The US dollar is experiencing its worst start to the year since 1995, depreciating more than 8% against the world's major currencies and marking six-month lows. Factors such as the Trump administration's aggressive tariff policy, the increase in the fiscal deficit, and the loss of confidence in US institutions have led to capital outflows and a revaluation of rival currencies such as the euro and the yen.
The weakening of the dollar not only complicates the competitiveness of US exports, but also alters the global balance, impacting everything from commodity prices to the decisions of central banks in Asia and Europe.
The question now being asked by the markets is whether this setback marks the beginning of the end of the dollar's reign as the international reference currency. Experts from international asset managers Wellington Management and J. Safra Sarasin Sustainable AM give us the key.

Marco Giordano, Investment Director at Wellington Management
The erosion of the institutional integrity of the United States can further weaken the status of the dollar as a reserve currency and alter global capital outflows. One risk that the Trump administration may run is that, due to the loss of confidence, countries may be less willing to negotiate than in the past. This risk has accelerated with the administration's tariff announcement and is unlikely to dissipate even if some of these tariffs have been paused for 90 days before their application. There is a higher probability of increased economic nationalism and capital repatriation. We expect this announcement to be the trigger, or at least the accelerator, of net capital outflows from US financial assets to global fixed income, which should imply much higher risk premiums and higher long-term bond yields for the US. In the rest of the world, this could be a significant technical factor to support non-US financial assets, with European, Japanese, and Chinese fixed income potentially benefiting from US outflows.

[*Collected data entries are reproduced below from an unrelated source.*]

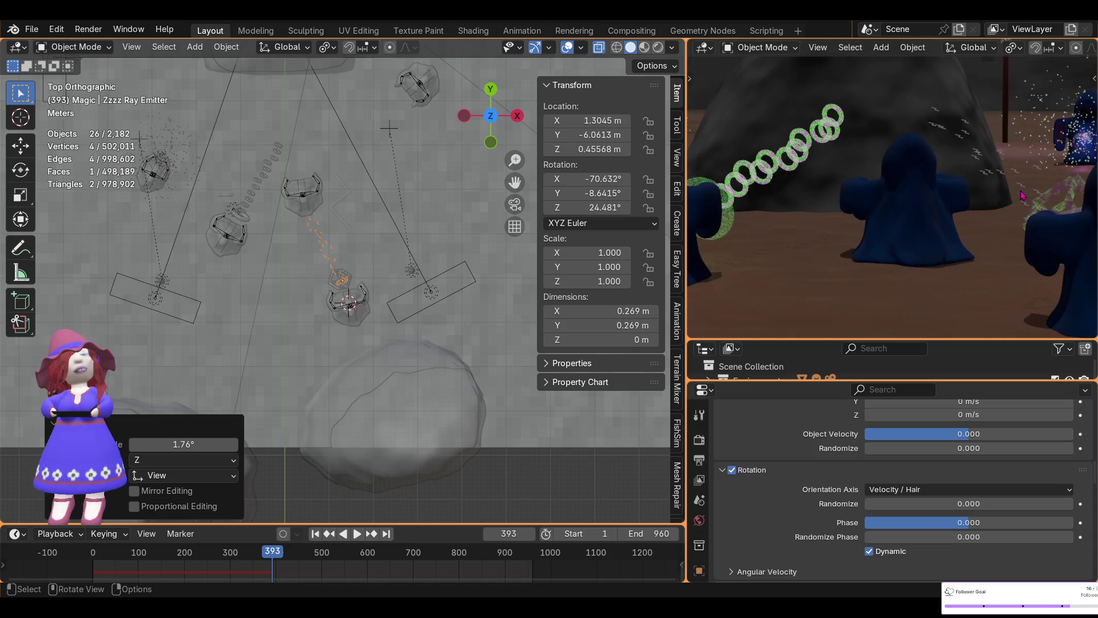
{"action": "scroll", "coordinate": [1023, 196], "scroll_direction": "down", "scroll_amount": 2}
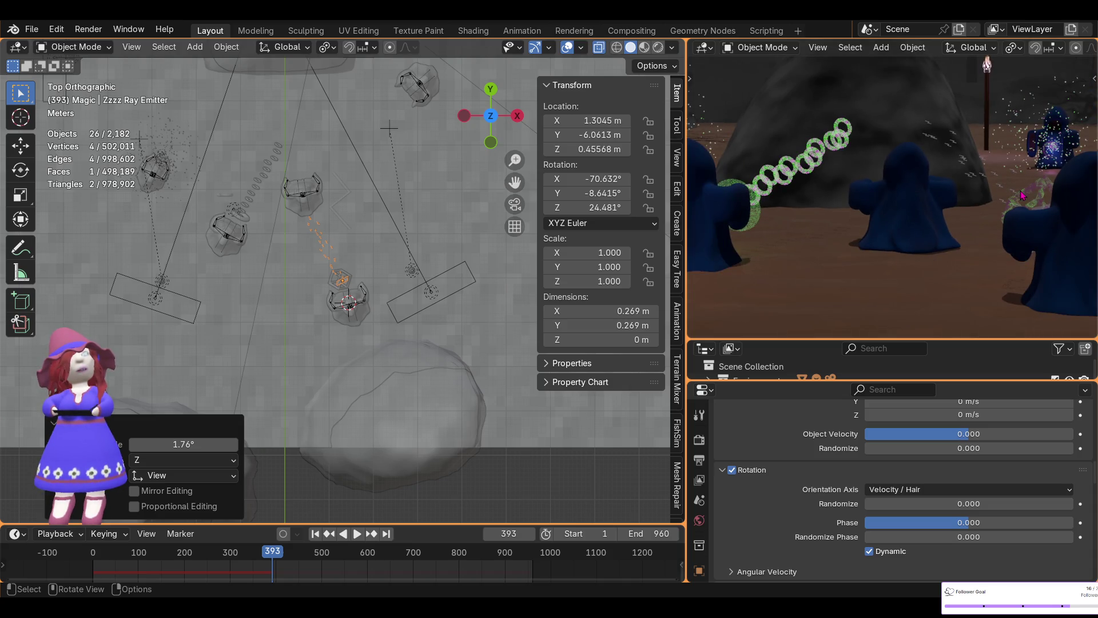
{"action": "scroll", "coordinate": [888, 294], "scroll_direction": "down", "scroll_amount": 2}
{"action": "scroll", "coordinate": [889, 295], "scroll_direction": "down", "scroll_amount": 2}
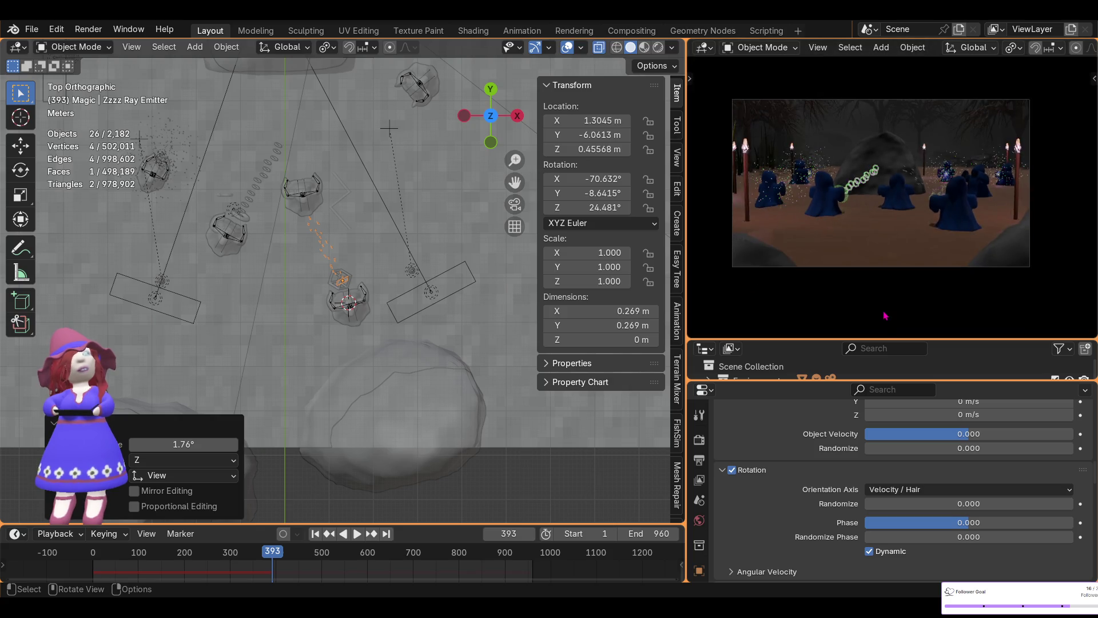
{"action": "mouse_move", "coordinate": [944, 339]}
{"action": "left_mouse_down"}
{"action": "mouse_move", "coordinate": [944, 83]}
{"action": "mouse_move", "coordinate": [944, 138]}
{"action": "left_mouse_up"}
{"action": "scroll", "coordinate": [858, 318], "scroll_direction": "down", "scroll_amount": 5}
{"action": "scroll", "coordinate": [856, 318], "scroll_direction": "down", "scroll_amount": 3}
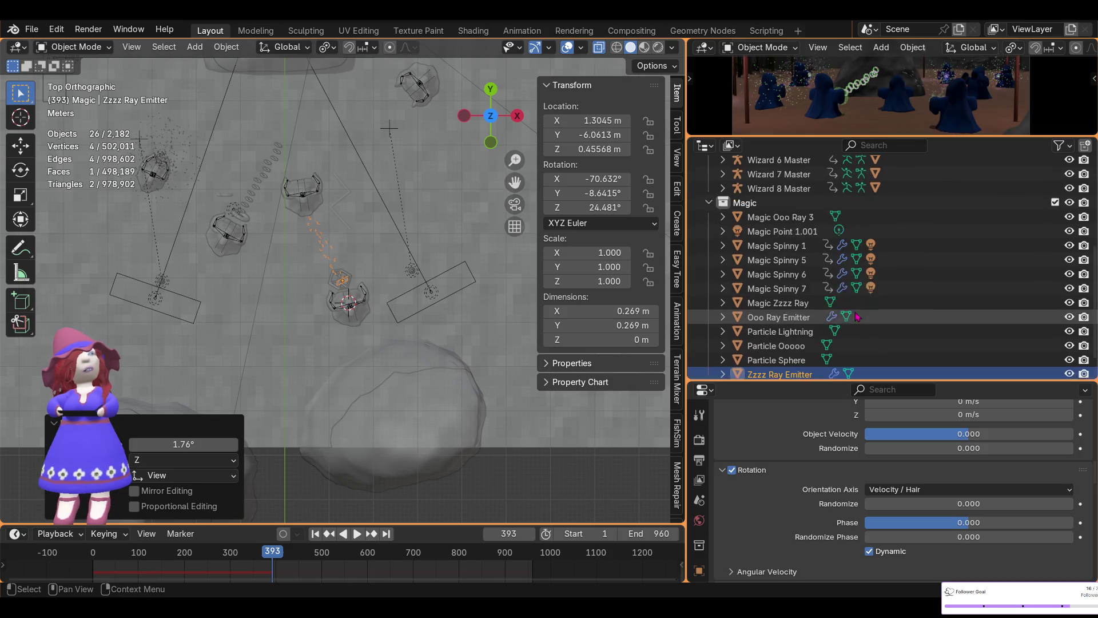
{"action": "scroll", "coordinate": [856, 314], "scroll_direction": "down", "scroll_amount": 1}
- Rename the Particle Lightning object to 'Particle Zzzzz'
{"action": "left_click", "coordinate": [855, 312]}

The currency and US Treasury bonds have already more than completely undone the movement since the November 2024 elections. The euro, yen, and Swiss franc have continued to appreciate in their cross against the dollar, as investors take refuge in safe currencies amid growing geopolitical uncertainty.

Claudio Wewel, currency strategist at J. Safra Sarasin Sustainable AM
In the short term: the dollar has shown a downward trend in recent weeks, as US activity indicators have signaled weakness due to high political and macroeconomic uncertainty. In contrast, hard data remains solid, with a resilient US labor market. We have adopted a cautious stance towards the dollar, especially after President Trump's announcement of very high reciprocal tariffs on US trading partners, which, in our opinion, represents a significant risk of recession. The net speculative position remains balanced between dollar bears and bulls.
In the medium term: Trump's likely political agenda suggests that the Federal Reserve's rate cut trajectory will be moderate, but increasing growth risks could force the Fed to make more cuts than the market currently anticipates, which should contribute to headwinds for the dollar in the short term. With American exceptionalism fading, the US should experience capital outflows that will continue to pressure the dollar downwards. In this context, we are less likely to see the dollar gain ground in the event of a global recession this time. The Trump administration's plans to make reserve dollar assets less attractive to foreign holders constitute another downside risk.
In the long term: the combination of high political uncertainty and the ongoing large external financing needs of the U.S. constitutes a structural headwind for the dollar, in which most of the currencies of the G10 countries and emerging commodity markets should continue to rebound against the dollar, which is highly valued.